Extract to read ▸

= Beginning of Section =

Storytime at West Bridgeford juniors in Nottingham is a little different from storytime in other schools. Just because a story is started doesn’t mean it will be finished - or not, at any rate, in the way the author envisaged. A couple of paragraphs could well be the starting point to weeks of improvised drama, feeding into English, history, religious education, even science.

Headteacher Wendy Daley kicks off with the first couple of pages of Chris Van Allsburg’s The Widow’s Broom, after an introductory discussion about magic. Then the year 5 children are asked to assume the characters of the broom-makers. As if this were an everyday request, they spring into action, assembling themselves into groups of four and five and, in an air of intense concentration, sweeping themselves into the business of making brooms. Some groups choose to stomp off into the forest to chop down the branches that they need, others carve handles, others bind the twigs together, yet others, making deductions on who would be engaged in this kind of work, mix magic potions. Every now and then they freeze on the command of their headteacher and are asked to explain to the rest of the group what they’re doing, why, how they’re feeling, what’s going to happen next.

Gradually, by consensus they improvise a rather sinister storyline, with the occasional suggestion thrown in by Wendy. She doesn’t interfere with the direction of plot, as a rule. “I support their decision-making and watch them follow it through, to allow them to deal with the cause and effect of the choices they make.”

But what if the more violent side of their imaginations take hold and set up a devastating scenario in which the whole village is massacred, leading to children possibly getting upset? “I’d hold a freeze, have them keep a still image and give them a chance to go back and change past decisions. If they choose to carry on, they must agree to take responsibility for it. The role of their decision making is the most important part of the exercise. It’s one of the strengths of experiential learning.”

But getting back to the broom-makers, thankfully there is no shedding of blood on the agenda. Instead, intrigue is in the air, spiked with the necessary element of danger. The witches-cum-broom-makers have been infiltrated by an anti-witch spy and their lives are in jeopardy. All around them are people who hate and mistrust them because they are witches. Secretly, they must prepare to take flight. Again, they freeze in the midst of packing up their belongings to say how they feel. One boy says: “I’m beginning to feel that it’s not just drama - that it’s more like real life.” A girl in another group echoes this. “You can relate it to what’s happening to real people, like some people not liking others and forcing them to leave.” And a group of girls chimes in, saying: “We felt older doing this.”

The year group had been doing some work on refugees earlier in the morning and, while this drama activity was sparked off by a story about magic and witches, the children saw the connections and - just as importantly - felt them. For them and for Wendy Daley, it’s all in a day’s work. Throughout the school and the curriculum, drama is used to enlighten and empower both staff and children.

= End of Section =

Data for review ▸
= Beginning of Section =

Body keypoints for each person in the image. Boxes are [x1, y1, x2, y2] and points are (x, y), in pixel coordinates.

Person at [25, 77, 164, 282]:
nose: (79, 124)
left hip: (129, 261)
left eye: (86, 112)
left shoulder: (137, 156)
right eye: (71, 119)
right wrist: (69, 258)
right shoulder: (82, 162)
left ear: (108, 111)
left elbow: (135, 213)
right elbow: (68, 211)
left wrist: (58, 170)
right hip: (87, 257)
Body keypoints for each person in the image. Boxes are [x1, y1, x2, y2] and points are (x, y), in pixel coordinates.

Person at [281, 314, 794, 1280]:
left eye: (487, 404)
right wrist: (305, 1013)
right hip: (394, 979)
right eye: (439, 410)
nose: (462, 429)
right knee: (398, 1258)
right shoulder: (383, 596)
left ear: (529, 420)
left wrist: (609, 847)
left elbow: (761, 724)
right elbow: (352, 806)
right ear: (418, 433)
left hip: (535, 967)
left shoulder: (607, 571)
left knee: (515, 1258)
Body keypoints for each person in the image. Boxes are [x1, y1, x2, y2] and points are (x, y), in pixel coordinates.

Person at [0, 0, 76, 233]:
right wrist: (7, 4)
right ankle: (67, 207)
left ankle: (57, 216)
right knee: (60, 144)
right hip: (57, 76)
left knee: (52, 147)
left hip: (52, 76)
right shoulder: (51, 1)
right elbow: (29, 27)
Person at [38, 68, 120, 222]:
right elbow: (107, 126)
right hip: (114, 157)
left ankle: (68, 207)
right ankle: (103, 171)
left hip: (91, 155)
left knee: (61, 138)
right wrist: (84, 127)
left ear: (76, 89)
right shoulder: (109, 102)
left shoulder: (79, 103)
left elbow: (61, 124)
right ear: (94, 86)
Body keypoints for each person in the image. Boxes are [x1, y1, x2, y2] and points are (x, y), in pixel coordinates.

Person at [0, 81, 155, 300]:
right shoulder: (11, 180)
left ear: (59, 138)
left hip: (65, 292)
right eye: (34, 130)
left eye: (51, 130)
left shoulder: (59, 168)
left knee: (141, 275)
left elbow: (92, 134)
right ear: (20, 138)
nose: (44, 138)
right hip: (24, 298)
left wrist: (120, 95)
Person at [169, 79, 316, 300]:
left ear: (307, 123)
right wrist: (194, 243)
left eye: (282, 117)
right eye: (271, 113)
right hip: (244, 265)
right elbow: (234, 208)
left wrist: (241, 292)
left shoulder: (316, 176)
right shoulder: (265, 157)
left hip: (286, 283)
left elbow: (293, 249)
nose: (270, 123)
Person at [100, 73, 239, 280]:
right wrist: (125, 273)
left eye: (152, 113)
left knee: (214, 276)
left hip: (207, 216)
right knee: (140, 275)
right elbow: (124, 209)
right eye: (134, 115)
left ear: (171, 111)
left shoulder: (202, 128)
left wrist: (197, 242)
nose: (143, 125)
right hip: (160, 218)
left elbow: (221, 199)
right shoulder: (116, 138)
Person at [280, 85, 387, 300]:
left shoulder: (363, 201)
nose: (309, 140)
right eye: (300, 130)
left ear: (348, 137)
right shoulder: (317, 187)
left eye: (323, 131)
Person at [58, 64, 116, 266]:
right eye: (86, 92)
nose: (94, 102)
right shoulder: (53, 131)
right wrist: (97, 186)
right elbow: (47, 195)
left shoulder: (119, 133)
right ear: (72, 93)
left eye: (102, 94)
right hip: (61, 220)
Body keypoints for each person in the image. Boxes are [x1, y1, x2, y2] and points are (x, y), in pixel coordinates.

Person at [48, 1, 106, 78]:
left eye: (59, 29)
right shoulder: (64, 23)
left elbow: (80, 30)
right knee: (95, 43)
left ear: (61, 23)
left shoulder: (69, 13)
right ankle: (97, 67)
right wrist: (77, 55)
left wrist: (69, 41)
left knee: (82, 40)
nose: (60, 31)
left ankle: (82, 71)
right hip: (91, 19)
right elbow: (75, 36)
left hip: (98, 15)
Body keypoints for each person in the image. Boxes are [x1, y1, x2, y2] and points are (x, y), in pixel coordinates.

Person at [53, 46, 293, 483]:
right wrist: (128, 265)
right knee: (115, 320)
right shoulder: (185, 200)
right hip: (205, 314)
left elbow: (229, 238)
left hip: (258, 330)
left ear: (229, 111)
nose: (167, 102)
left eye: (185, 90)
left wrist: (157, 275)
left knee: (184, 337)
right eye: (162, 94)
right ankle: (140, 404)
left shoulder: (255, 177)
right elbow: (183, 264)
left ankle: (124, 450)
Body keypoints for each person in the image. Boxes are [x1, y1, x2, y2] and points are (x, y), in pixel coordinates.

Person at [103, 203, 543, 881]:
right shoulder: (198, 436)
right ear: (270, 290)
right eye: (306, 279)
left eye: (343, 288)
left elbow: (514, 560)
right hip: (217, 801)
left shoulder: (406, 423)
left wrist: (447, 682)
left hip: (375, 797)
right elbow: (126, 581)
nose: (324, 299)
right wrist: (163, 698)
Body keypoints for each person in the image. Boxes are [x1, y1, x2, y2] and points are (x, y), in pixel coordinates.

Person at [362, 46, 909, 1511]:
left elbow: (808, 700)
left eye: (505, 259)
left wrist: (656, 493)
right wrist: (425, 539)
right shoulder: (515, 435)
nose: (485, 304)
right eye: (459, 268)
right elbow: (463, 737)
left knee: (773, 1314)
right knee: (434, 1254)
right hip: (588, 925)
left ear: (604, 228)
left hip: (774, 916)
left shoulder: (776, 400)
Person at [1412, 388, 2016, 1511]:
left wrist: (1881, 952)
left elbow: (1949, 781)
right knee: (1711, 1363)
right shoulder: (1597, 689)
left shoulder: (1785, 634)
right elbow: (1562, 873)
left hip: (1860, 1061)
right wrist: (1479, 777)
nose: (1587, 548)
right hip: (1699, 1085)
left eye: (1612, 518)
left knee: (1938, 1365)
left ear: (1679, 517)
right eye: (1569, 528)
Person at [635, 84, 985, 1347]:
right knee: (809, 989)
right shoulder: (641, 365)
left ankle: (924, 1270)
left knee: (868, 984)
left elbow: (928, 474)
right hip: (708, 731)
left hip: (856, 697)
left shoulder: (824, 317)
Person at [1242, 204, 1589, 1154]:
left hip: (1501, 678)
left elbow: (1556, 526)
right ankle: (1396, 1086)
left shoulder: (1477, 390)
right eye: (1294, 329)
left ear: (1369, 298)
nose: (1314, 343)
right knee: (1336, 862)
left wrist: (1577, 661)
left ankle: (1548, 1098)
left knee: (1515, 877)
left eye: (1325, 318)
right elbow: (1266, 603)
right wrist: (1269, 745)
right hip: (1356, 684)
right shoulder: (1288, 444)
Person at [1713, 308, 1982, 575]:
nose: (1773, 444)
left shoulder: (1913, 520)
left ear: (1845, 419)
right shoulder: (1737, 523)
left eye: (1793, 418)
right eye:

= End of Section =

Questions to answer ▸
(a) In the storytime article, which book does the headteacher begin reading to the year 5 children?
(b) Please list every school subject that the storytime article says the improvised drama could feed into.
The listing plays no part in what comes next.

Solved problems ▸
(a) Chris Van Allsburg's The Widow's Broom.

(b) English, history, religious education, science